Inflight WiFi can be a divisive subject. For many business travellers, or those who have a nicotine-esque relationship to Facebook, the ability to stay connected in the air is a godsend. But many see flight as the last bastion of disconnected calm, an enforced time out for reading, reflection or watching movies you wouldn't bother to view at home.

Even airlines can't agree on its value. On Wednesday, United, Delta and American announced that they're within weeks of launching Internet service on international trips. And earlier this month, Abu Dhabi-based Etihad announced that all its flights would be connected by the end of 2014. But the same week, Qantas decided to ditch its pilot program, which had offered the service on its A380s. (It's not a big issue in Canada yet: Just two Air Canada flights, between Los Angeles and Toronto and Los Angeles and Montreal, offer Internet service.)

According to Qantas, the number of people who took advantage of WiFi during the trial was "extremely low." Relatively small download limits (between 9 MB and 35 MB; a movie is about 800MB) and spotty service spurred complaints.
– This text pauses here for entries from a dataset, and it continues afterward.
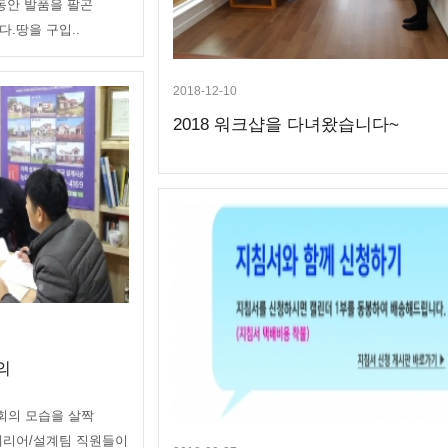
 동안 발품을 팔곤
.땅을 구입..
2018-12-10
2018 워크샵을 다녀왔습니다~
의
회의 모습을 살짝
테리어/설계팀 직원들이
As well, the service was offered mainly on overnight flights. "People preferred to sleep than surf the web," the airline said in a statement.

At Etihad, offering WiFi is part of its luxe carrier image. The airline's "Wi-Fly" is the result of a $1-billion (U.S.) agreement with Panasonic Avionics, according to CEO James Hogan. "We … offer our guests the most engaging and dynamic inflight entertainment options," he said in a statement.

So is sky-high WiFi worth it? A look at the pros and cons.


Working flights: People who fly for work often have a lot on their plates. The ability to have access to all your contacts and information is precious (and can be a leg up on people who fly on WiFi-less planes). According to a quick poll of passengers in Air Canada's Maple Leaf Lounge at Toronto's Pearson airport this week, business-class travellers are almost universally in favour of midair connectivity.

Elizabeth McAlister, a UN international development consultant on her way across the Atlantic on Lufthansa, said her job involves reading endless documents that refer to other documents; being able to jump between them is invaluable. (Lufthansa is the only transatlantic airline serving Canada that offers full WiFi service.)

Entertain yourself: Air Canada's inflight entertainment is good, but most airlines have sparse offerings. Unless you are really sorry you missed 10,000 B.C. in the theatres, wouldn't you like the option to catch some BuzzFeed slideshows or sign onto Netflix?

De-stress: According to one Boeing study, more than 30 per cent of people are either anxious or outright afraid of flying. Having access to e-mail, your Facebook page and soothing pictures of kittens in cups can help calm shattered nerves.


Working flights: For busy flyers, cabin-time can be a palate cleanser: It's often the only quiet part of a road warrior's day. Ray Dowbenko, who was travelling to Paris on Air Canada, is not overtly opposed to inflight WiFi, but finds its utility overrated. "My world is not going to fall apart from Toronto to Beijing," he said.

Entertain yourself: Though WiFi services have the ability to block content according to an airline's requests, no filter is fool-proof, which means that someone, somewhere on your flight will find porn. Do you want to be sitting next to him?

Missed connections: Sometimes, all you want is to talk to someone. And though some flyers cringe at the thought of a chatty seatmate, connections you make on planes can be valuable: As attests, the social and romantic possibilities are endless. But chances for any of this are greatly diminished if the person sitting next to you can chat online with people she already knows.